Taiwan and China envoys discuss 'cross-strait peace'

Taiwan and China envoys discuss 'cross-strait peace'
Zhang Zhijun (L), director of China's Taiwan Affairs Office, shakes hands with Taiwan's Mainland Affairs Council chairman Andrew Hsia in Kinmen, Taiwan's offshore island, May 23, 2015.

TAIPEI, Taiwan - The meeting between Taiwan's Mainland Affairs Council head Andrew Hsia and the head of China's Taiwan Affairs Office Zhang Zhi-jun came to a close yesterday, with Zhang emphasizing the importance of "peaceful cross-strait development.""Do not fail to notice the street lamp before it has gone out. Do not realise the value of peace until you lose it," were Zhang's parting words after mentioning that both governments have gained much from the seven-years of co-operation, and also further concluding three other "resolutions" from his trip to Kinmen.

The three resolutions include "a peaceful and stable Taiwan Strait," "to enrich people on both shores' well-being," and "to continue down the road of peaceful development," Zhang said, and hoped a second Hsia-Zhang meeting could be possible in the future.

Mainland Affairs Council Deputy Minister Steve Lin also pointed out that the meeting had an important meaning, as it saw discussions of important issues such as a continual cross-strait exchange, Taiwan's future participation in the Asian Infrastructure Investment Bank (AIIB) and the reciprocal establishment of cross-strait representative offices and travel hubs for Chinese tourists in Taiwan. The deputy minister hoped the issues discussed will bear fruit soon.

Lin also said that the Kinmen-Fujian water pipeline, environmental concerns about garbage on the Kinmen's shores, and the "Little Three Links" were also Kinmen-related issues discussed during the meeting.

Knives of Peace

Kitchen knives being made in Kinmen from old artillery shell casings symbolize that the two sides of the Taiwan Strait have buried the hatchet and are working for peace, the Chinese official said.

Zhang also said he hoped the two sides can maintain peace while visiting the steel knife factory that makes knives from the shells fired by China at Kinmen between 1958 and 1978.

During the 1958 Taiwan Strait Crisis, the People's Liberation Army fired around 450,000 shells at the Kinmen Islands located just kilometers off China's coast to try to retake them from the Republic of China (Taiwan).

More recently, Kinmen has become famous for its production of cleavers made from the PLA shells.

Go back home, TSU: Kinmen

Kinmen Council members protested yesterday in response to the brawl that occurred before Zhang's arrival at Kinmen's Shuitou Harbor, caused by youth wing members of the Taiwan Solidarity Union (TSU) who hurled smoke grenades and clashed with pro-unification supporters.

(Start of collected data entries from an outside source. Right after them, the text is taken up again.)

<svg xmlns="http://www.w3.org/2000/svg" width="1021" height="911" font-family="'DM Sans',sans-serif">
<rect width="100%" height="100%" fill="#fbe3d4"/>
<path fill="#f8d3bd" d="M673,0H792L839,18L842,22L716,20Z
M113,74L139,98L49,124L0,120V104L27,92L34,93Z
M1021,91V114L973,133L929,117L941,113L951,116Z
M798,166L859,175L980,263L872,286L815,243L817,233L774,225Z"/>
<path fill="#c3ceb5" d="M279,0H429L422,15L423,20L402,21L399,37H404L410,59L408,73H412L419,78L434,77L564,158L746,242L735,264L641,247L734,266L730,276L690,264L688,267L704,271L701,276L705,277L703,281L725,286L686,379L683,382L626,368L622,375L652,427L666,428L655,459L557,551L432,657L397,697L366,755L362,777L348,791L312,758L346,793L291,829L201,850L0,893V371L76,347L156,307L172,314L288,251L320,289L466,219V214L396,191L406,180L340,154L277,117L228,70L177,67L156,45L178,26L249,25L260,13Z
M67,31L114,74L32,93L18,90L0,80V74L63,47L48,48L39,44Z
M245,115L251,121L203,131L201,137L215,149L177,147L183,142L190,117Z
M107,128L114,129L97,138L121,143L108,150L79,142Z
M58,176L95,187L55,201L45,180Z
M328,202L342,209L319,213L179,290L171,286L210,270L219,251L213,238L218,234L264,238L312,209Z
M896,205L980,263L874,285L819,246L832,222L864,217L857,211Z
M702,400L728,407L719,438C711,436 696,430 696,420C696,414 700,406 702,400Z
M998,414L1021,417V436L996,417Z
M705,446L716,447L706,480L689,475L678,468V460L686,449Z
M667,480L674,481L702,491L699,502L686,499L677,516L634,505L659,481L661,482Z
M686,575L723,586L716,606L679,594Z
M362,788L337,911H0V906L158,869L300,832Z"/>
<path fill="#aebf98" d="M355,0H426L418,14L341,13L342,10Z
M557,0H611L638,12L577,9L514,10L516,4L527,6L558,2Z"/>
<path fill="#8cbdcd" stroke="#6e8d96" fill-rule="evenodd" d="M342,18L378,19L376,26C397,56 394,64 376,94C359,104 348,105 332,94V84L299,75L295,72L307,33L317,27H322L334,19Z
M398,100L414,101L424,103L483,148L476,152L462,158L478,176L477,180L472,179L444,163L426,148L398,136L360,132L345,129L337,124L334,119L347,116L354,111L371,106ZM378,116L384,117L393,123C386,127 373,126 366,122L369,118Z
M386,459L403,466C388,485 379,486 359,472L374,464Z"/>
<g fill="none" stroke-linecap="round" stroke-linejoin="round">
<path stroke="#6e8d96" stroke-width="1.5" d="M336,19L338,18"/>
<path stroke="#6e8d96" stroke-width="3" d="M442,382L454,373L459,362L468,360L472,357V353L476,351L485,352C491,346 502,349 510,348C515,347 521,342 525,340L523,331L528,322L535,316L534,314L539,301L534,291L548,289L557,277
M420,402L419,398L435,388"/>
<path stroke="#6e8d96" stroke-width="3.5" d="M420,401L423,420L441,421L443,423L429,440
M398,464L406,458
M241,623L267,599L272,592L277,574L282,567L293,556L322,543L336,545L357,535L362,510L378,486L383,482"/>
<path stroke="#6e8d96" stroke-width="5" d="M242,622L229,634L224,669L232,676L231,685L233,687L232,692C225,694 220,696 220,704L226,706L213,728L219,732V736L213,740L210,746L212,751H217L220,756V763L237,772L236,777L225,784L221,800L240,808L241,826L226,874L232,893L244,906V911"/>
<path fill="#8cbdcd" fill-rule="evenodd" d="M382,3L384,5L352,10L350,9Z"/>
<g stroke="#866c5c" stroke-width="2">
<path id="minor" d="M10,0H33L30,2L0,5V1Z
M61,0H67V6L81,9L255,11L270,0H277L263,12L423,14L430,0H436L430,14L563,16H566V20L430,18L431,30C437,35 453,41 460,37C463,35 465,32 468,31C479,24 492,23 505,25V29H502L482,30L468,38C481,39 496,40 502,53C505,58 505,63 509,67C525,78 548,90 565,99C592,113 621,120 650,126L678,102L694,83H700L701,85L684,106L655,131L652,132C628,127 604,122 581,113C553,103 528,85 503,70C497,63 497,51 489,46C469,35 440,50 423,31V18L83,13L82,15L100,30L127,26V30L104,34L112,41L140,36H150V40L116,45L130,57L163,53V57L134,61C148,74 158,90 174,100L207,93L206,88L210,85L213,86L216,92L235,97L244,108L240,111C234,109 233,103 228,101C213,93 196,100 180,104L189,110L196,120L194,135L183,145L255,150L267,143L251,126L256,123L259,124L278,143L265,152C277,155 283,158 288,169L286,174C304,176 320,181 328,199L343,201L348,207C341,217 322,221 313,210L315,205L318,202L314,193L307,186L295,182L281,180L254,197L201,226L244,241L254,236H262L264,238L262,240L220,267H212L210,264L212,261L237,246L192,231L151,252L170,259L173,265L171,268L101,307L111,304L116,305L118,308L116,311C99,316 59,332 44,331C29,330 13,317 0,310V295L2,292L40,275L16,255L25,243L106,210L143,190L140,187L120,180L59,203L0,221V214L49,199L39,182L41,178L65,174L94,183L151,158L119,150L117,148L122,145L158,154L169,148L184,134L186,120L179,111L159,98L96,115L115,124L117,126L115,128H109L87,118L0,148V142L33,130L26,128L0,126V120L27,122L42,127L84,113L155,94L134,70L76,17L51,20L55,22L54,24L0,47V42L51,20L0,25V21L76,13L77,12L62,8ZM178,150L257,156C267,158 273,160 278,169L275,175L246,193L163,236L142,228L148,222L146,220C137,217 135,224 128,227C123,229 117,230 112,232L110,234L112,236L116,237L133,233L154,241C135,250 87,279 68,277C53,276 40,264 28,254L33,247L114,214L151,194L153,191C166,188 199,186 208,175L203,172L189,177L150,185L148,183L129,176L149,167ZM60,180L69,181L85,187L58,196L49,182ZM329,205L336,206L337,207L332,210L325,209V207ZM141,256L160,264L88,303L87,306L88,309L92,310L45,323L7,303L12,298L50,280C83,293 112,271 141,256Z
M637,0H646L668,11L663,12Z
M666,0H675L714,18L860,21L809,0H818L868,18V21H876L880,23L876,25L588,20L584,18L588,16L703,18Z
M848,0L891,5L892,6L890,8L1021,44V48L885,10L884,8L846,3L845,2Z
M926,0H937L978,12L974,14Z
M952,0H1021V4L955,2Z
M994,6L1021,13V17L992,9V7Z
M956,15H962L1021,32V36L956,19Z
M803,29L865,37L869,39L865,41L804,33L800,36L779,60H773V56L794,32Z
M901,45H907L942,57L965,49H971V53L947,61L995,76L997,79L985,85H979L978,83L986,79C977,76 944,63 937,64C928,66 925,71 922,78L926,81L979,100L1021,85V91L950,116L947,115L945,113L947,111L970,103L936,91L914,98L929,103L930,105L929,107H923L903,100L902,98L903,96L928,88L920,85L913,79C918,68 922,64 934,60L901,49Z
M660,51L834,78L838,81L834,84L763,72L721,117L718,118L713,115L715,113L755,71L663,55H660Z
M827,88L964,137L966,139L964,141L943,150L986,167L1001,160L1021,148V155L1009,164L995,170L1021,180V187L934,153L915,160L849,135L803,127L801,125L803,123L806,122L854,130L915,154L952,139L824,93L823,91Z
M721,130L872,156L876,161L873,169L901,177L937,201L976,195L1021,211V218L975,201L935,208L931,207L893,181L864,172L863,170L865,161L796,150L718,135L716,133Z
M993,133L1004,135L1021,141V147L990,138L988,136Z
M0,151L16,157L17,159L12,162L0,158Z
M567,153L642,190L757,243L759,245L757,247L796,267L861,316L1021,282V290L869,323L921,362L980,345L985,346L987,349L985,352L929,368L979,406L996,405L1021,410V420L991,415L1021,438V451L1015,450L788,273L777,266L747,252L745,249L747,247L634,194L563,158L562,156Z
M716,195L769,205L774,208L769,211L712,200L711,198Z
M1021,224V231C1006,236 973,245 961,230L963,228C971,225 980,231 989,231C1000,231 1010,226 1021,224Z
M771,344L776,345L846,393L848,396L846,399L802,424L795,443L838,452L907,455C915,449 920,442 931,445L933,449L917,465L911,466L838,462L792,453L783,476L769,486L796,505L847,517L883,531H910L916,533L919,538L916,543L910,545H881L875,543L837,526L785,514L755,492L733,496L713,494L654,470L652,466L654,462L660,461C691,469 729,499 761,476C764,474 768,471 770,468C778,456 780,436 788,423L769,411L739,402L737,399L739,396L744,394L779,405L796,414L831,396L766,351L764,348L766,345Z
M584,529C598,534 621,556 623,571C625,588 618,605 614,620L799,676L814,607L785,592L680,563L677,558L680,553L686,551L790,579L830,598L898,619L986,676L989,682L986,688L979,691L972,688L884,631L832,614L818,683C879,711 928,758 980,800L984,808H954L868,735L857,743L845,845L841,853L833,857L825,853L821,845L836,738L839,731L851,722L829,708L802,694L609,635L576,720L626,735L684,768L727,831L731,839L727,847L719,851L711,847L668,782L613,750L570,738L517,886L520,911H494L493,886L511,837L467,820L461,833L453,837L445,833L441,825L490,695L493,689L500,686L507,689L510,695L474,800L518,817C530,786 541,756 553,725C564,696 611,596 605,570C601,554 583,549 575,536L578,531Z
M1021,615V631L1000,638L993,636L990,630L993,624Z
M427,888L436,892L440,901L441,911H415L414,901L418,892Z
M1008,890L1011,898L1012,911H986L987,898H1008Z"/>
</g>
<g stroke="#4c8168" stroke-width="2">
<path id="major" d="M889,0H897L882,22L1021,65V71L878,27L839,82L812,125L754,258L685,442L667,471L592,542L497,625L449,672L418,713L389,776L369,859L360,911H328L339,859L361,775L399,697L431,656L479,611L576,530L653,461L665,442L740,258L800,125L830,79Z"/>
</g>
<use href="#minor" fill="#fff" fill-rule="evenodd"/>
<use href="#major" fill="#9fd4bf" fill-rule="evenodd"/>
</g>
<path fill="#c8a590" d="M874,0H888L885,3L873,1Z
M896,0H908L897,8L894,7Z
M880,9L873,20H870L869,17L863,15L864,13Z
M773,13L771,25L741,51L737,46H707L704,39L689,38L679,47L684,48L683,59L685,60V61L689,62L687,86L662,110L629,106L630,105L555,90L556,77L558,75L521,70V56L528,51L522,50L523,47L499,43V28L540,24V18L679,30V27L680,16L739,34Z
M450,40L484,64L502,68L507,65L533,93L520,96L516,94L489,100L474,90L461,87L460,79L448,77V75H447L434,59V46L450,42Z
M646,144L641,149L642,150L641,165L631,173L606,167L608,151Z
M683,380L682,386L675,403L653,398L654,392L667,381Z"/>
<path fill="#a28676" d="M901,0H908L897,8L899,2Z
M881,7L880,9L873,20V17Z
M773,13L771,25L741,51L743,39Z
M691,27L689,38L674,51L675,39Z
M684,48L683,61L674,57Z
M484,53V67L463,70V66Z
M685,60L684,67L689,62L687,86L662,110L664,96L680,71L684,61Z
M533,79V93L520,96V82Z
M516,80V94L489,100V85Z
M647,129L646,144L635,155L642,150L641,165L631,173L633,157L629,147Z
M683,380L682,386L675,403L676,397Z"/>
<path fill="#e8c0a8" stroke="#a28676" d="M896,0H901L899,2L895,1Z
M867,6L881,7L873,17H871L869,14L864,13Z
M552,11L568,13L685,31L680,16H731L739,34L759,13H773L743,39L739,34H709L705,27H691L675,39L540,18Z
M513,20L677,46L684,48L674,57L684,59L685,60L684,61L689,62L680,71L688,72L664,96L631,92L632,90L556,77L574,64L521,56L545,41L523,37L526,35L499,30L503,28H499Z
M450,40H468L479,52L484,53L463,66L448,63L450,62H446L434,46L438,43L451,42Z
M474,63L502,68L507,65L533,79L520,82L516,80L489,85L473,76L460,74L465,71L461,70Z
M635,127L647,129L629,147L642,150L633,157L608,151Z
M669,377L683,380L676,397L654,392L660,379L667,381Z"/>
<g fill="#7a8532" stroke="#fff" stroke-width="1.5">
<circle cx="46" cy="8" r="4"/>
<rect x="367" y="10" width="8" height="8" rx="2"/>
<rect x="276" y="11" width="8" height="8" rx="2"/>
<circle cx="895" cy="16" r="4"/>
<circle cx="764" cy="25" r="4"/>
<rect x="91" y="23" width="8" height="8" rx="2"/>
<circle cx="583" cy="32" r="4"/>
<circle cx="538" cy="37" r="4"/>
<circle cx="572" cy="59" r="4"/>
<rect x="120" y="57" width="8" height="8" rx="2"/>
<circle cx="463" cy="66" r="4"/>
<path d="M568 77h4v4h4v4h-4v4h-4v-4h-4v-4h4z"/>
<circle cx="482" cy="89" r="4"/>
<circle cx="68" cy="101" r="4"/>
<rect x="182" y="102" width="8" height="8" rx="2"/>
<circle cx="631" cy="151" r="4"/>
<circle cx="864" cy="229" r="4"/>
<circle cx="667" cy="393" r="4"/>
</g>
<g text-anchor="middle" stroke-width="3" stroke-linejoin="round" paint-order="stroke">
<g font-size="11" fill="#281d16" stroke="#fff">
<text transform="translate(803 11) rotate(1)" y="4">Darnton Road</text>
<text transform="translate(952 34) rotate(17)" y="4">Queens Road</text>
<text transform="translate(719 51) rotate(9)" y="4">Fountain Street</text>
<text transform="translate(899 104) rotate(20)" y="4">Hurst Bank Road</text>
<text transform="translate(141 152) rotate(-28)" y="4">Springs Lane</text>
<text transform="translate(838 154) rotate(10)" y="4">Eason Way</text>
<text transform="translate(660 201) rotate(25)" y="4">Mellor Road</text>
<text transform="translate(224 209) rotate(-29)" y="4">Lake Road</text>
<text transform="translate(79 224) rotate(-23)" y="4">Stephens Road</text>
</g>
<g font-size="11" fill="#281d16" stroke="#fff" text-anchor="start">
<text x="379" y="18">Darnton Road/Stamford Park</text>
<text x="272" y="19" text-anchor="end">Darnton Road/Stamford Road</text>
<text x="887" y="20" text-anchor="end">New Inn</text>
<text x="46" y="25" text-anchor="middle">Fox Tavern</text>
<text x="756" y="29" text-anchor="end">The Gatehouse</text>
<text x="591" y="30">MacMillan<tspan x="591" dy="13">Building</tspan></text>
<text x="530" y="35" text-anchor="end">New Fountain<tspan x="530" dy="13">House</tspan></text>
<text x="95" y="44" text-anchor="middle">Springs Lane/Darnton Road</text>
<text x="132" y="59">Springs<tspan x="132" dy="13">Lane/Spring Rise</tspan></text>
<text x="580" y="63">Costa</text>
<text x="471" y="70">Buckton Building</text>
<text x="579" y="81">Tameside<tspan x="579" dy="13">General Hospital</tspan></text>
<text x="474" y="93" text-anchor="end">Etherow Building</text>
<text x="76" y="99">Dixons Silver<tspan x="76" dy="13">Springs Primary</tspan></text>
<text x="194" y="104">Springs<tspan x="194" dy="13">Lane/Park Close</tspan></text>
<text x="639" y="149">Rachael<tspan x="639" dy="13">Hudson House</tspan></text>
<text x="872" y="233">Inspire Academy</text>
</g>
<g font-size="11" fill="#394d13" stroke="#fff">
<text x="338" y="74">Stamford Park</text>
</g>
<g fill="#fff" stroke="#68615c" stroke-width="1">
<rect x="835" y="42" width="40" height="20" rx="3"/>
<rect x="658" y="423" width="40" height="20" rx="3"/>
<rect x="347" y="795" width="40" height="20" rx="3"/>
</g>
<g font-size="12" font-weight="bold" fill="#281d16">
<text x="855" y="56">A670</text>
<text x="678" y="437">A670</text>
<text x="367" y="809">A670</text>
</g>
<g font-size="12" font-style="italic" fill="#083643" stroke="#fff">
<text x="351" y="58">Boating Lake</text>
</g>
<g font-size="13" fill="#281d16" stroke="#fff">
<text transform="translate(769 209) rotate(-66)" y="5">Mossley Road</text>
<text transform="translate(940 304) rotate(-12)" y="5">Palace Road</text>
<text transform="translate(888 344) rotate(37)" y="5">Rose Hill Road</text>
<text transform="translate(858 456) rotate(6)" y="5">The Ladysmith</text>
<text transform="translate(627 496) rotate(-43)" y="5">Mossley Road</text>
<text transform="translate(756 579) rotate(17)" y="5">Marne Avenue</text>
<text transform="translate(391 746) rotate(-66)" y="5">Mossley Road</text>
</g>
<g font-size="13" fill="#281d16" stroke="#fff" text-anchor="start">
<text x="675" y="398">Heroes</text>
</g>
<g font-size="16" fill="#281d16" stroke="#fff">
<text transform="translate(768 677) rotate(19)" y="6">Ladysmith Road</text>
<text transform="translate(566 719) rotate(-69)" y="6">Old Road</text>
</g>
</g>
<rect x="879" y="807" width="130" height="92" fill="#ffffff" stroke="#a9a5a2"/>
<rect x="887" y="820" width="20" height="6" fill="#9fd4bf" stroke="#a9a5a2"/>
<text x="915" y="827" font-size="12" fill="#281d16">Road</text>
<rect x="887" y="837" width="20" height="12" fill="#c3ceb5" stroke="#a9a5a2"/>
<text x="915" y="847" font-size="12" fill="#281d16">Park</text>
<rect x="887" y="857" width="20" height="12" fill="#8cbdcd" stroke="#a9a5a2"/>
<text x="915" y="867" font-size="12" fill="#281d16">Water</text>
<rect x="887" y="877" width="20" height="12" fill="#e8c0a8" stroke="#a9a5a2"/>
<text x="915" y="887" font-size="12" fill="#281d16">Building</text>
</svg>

Hung Li-ping along with other council members had arrived at the Treasure Island Resort Hotel , where the meeting was held, to stage protests against the TSU's violent actions.

The council members condemned the violent methods, saying that the Hsia-Zhang meeting was held to discuss the improvement of Kinmen's livelihood, and chanted "Kinmen needs livelihood; we condemn violence" and "Go back home, TSU."

The Kinmen County Police Department also reported arresting three TSU youth protesters who hurled grenades, and one civilian who attacked the protesters. The police finished their inquiries and the recording of statements last night.

The department also denied being biased in its management of the case and said it will maintain a legal, neutral stance throughout the investigation.